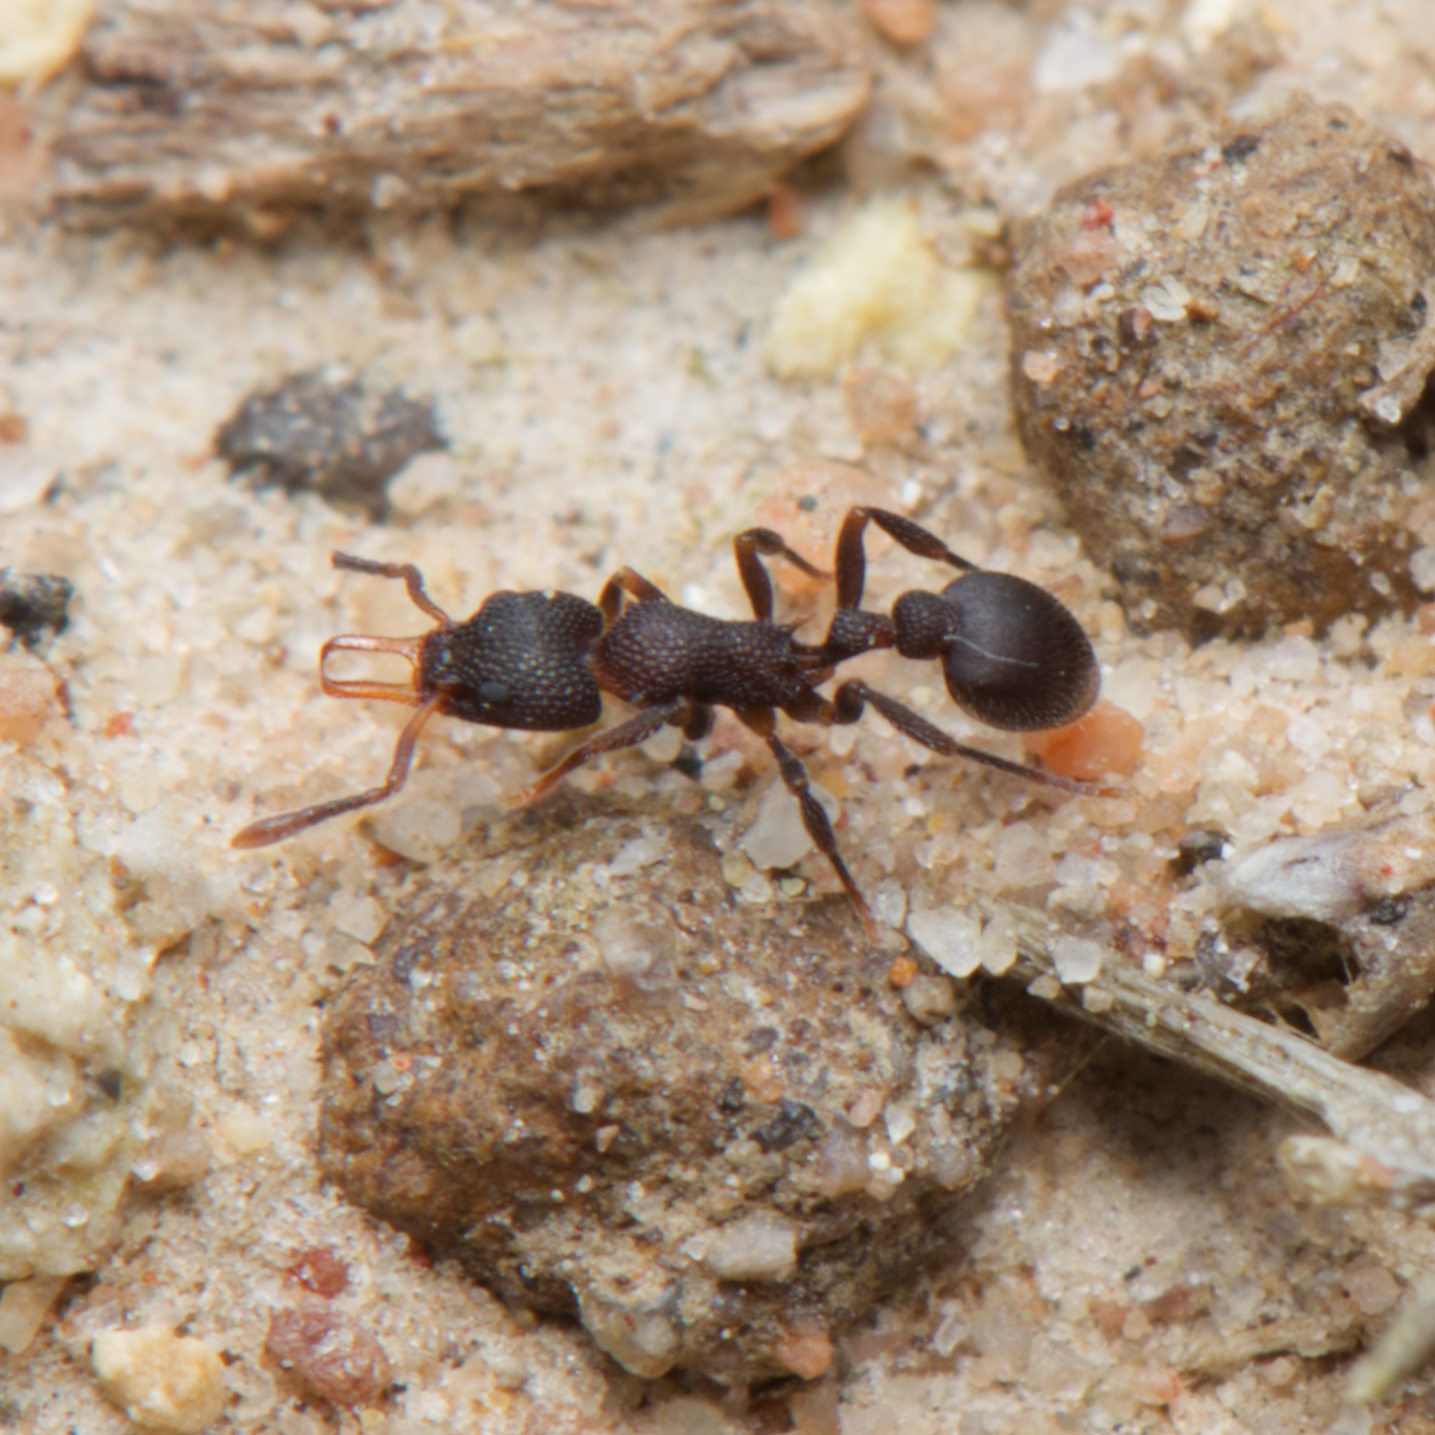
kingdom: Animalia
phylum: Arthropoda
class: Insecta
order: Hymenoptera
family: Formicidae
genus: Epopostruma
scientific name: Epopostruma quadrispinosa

⁂

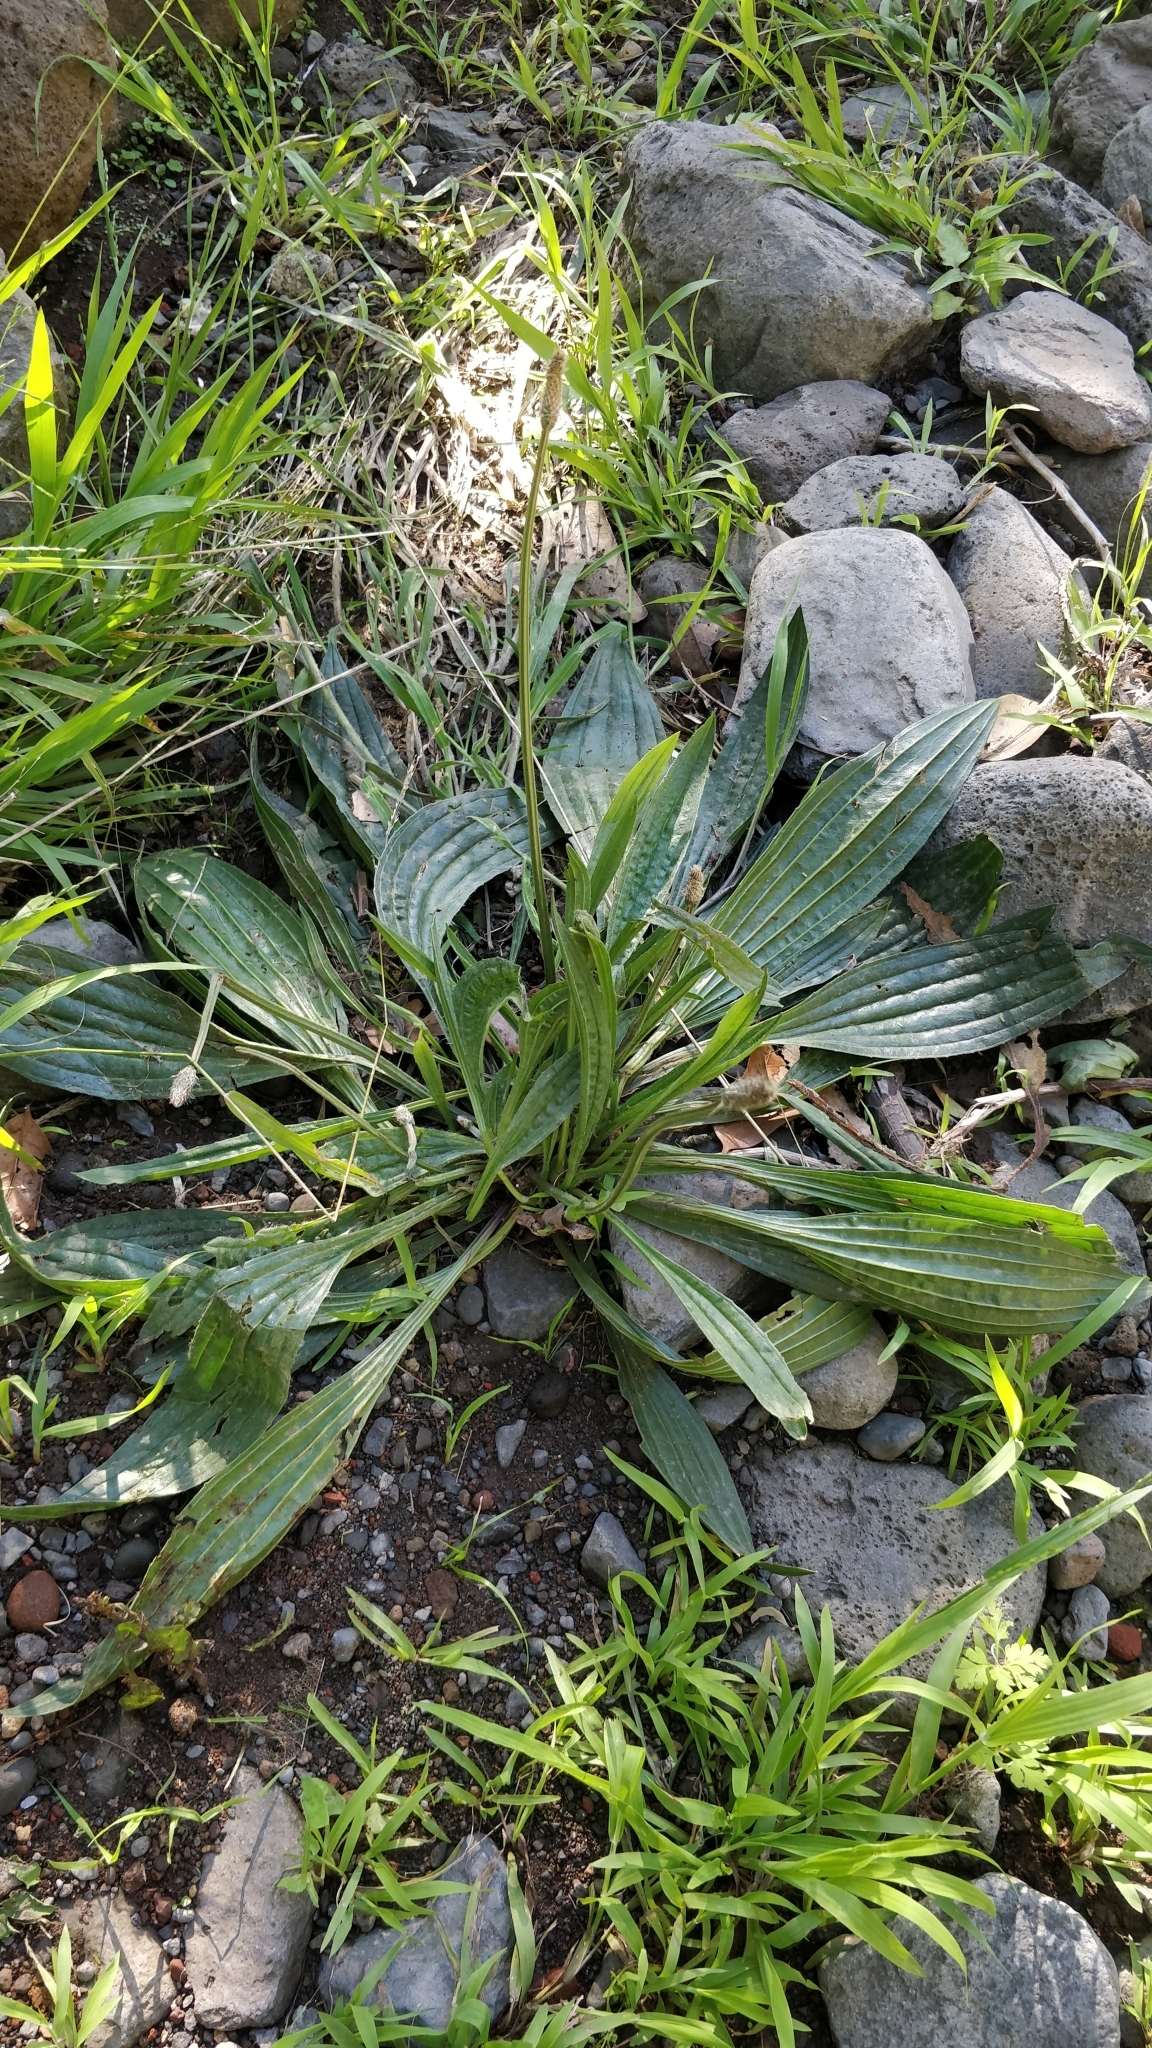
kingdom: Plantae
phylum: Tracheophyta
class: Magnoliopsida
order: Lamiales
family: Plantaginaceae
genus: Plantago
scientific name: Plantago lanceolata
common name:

⁂

» **What is being asked**
Find each line in the entries above that contains the word "name" and copy those lines out.

» **Answer in full**
scientific name: Epopostruma quadrispinosa
scientific name: Plantago lanceolata
common name:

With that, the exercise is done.